Call it fate – or justification for feeling tipsy mid-week before lunchtime – but I share a name with a spritz at Zsa’s. The Sophia has a hit of honey from Professore Rosso vermouth and a savoury whack from a fennel salami and olive garnish. Technically, it’s named after Ms Loren, not Ms Levin – but I, too, owe everything to spaghetti.
Zsa’s opened as a deli at the Ruckers Hill end of High Street in mid-2020, followed by the bar and bistro when dining-in was green-lit. It’s the only place in the area where you can eat oysters at 10am and finish with a $75 dinner degustation.
Let the weather dictate whether you sit at umbrella-shaded tables on High Street or forest-green banquettes surrounded by shelves of artisan produce. There’s a gilded display cabinet piled with boards of panini, and local and imported cheese and charcuterie. I make a mental note to snack on them solo at the bar with a glass of Yarra Valley house sangiovese or, better yet, a bottle of beaujolais. But today it’s lunch with the girls, and I’ve double-parked a cocktail and coffee to prove it.
The kitchen pimps tins of Cuca seafood and we start with a “fish & chips” sandwich: smoked trout, horseradish cream and potato crisps for crunch. I order gnocchi after seeing fresh pasta being sold from racks inside. The pillows are jumbled with mild crumbles of squacquerone cheese and zucchini ribbons, pickles and flowers. Brittle-skinned mirror dory arrives on roasted red-pepper ajvar, and we order fries to balance out a trio of salad; the best a herby pea-and-ricotta slaw.

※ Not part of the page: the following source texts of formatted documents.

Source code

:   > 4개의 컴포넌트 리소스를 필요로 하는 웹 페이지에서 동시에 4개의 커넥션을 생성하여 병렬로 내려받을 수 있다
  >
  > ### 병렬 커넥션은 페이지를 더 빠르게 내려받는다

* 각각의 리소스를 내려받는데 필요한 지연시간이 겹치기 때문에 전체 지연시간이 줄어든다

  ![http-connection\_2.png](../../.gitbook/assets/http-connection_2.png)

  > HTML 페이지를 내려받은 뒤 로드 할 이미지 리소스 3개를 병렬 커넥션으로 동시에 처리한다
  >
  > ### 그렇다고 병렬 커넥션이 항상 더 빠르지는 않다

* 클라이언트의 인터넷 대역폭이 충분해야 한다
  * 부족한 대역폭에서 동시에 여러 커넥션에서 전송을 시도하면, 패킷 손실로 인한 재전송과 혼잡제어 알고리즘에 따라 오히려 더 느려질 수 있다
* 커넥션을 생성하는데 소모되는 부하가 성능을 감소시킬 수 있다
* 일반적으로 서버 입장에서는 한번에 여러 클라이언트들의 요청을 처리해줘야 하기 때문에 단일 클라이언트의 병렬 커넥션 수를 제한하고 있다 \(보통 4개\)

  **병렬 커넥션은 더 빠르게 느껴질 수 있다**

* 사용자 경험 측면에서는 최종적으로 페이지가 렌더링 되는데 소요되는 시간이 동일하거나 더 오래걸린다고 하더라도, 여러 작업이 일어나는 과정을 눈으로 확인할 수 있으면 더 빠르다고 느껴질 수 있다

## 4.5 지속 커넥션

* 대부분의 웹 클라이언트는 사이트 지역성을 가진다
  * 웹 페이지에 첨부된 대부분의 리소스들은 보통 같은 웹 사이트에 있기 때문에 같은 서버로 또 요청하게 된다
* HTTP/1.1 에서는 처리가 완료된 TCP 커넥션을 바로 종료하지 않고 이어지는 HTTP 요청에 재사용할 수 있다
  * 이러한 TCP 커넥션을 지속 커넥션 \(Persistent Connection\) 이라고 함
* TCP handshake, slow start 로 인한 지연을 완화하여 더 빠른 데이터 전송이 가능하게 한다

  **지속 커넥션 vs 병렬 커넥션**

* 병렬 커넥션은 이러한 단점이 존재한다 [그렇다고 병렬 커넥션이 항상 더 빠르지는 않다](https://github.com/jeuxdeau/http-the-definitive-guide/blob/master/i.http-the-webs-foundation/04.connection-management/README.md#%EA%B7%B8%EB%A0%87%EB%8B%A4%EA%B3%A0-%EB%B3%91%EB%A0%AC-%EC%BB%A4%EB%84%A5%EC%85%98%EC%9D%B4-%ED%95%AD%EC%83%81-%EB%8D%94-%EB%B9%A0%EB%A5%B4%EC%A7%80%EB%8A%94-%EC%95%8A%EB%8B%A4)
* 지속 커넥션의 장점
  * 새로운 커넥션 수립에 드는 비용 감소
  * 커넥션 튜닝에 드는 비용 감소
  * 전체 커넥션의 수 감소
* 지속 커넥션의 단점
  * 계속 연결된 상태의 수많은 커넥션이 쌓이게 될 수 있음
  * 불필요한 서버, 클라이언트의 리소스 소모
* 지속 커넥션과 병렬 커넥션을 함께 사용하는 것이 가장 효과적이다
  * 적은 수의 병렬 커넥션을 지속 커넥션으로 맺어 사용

Whether $20 Wednesday pasta night, porchetta roast Sunday lunches or weekend European brunch boards, I don’t need an excuse to return. For now though, there’s another spritz with my name on it
High Street, Northcote, is a vintage wonderland. For clothing, check out Yesteryear Vintage, Asobii up Westbourne Grove for Japanese designers or visit nearby op shops. Grandfather’s Axe has a stunning showroom of mid-century Scandinavian and European furniture.